▶ _TEXTO DE ORIGEM_
────

Muitas das iniciativas de inclusão digital no Brasil possuem características técnicas, ou seja, pautadas nos modelo de acesso equipamentos e conectividade, o que tão pouco descaracteriza a proposta da política global de inclusão digital. Pois, o recurso físico (computadores e conectividade) são essenciais para implementação desses projetos. Porém, sem a adoção de outros recursos como motivação da utilização e produção de conteúdos e linguagem, da consideração do trabalho de mediação e participação ativa da comunidade tais iniciativas tendem a definhar em pouco tempo. 
Dwyer e outros (2007) dizem que embora seja «[...] verdade que muitas atividades novas são desenvolvidas graças ao computador, mas transformar o computador numa panacéia capaz de consertar os males do sistema educacional parece ser uma ideologia». Ou seja, usar por usar o computador não é requisito prévio para inclusão digital efetiva. O grupo de pesquisadores, representados por Dwyer concluem que o uso do computador (seja na escola, em casa, no trabalho, em estabelecimento público ou privado) não está «[...] associado a uma melhoria uniforme do desempenho [...]». No caso dos estudantes que compõem a amostra desta pesquisa, os autores completam, informando que pelo contrário, «[...] aqueles que sempre usam o computador tiveram um pior desempenho que outros usuários da mesma classe social e para os mais pobres, o resultado foi mais nítido ainda» (Dwyer e outros, 2007).

────

▶ _DADOS DE ENTRADA_
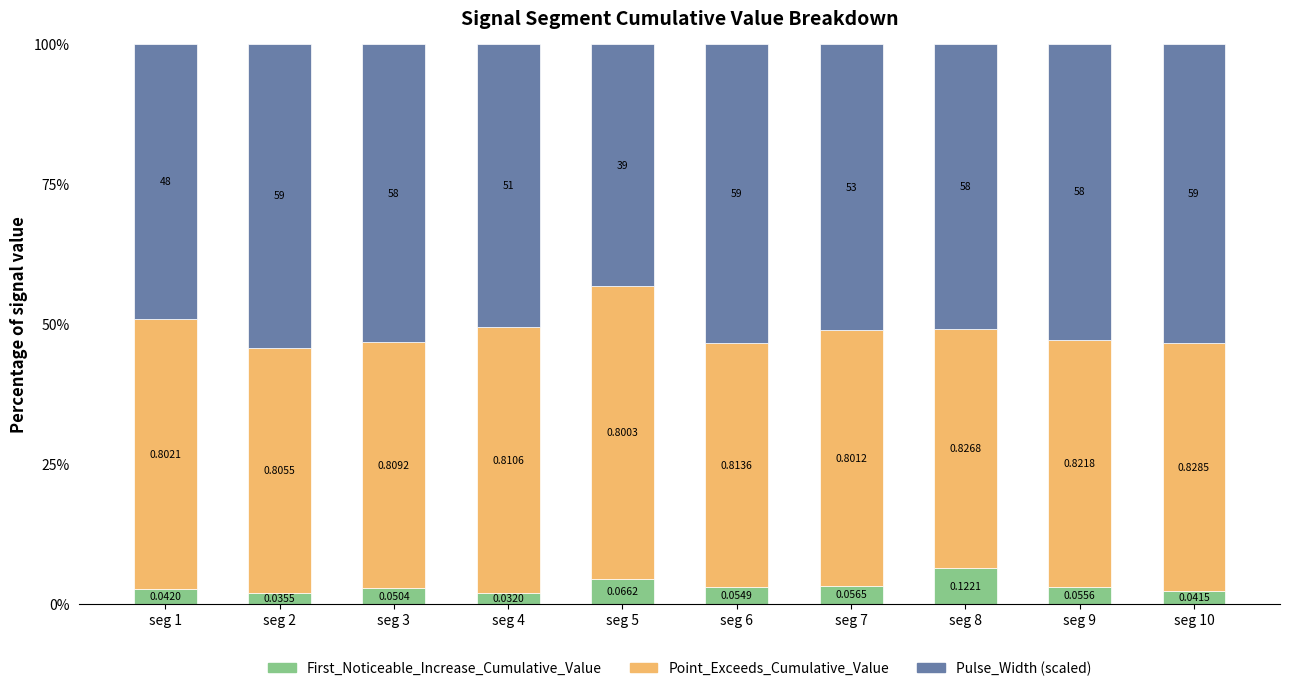

What are all the series names shown in the legend?

First_Noticeable_Increase_Cumulative_Value, Point_Exceeds_Cumulative_Value, Pulse_Width (scaled)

────

▶ _O QUE FAZER_
Escreva a continuação do texto sobre inclusão digital no Brasil, começando logo depois da última frase dele.

▶ _RESPOSTA_
Em outra ocasião observou-se um fenômeno parecido. Onde se percebeu, em pesquisa realizada sobre inclusão digital, em um telecentro dentro de uma universidade em cidade do nordeste brasileiro, que 28% dos frequentadores acessam ao MSN e que 80% utilizam o Orkut para fortalecer laços de amizade (Neves e Gomes, 2008). Ou seja, os jovens geralmente utilizam a internet para fins de entretenimento. Daí a relevância das iniciativas procurarem meios de inclusão diferentes do modelo somente baseado em equipamentos e conectividade. É coerente considerar outros aspectos cognitivos como a educação, mas também a mediação e o acompanhamento psicológico (esse último muito importante se a amostra se tratar de sujeitos em situação de risco social como moradores de rua, por exemplo). Entretanto, não é mérito deste ensaio versar que procurar entretenimento na internet não representa «está incluído», mas sim que o incluído digitalmente parece ser aquele capaz de entreter-se e aprender (na) e por meio da internet.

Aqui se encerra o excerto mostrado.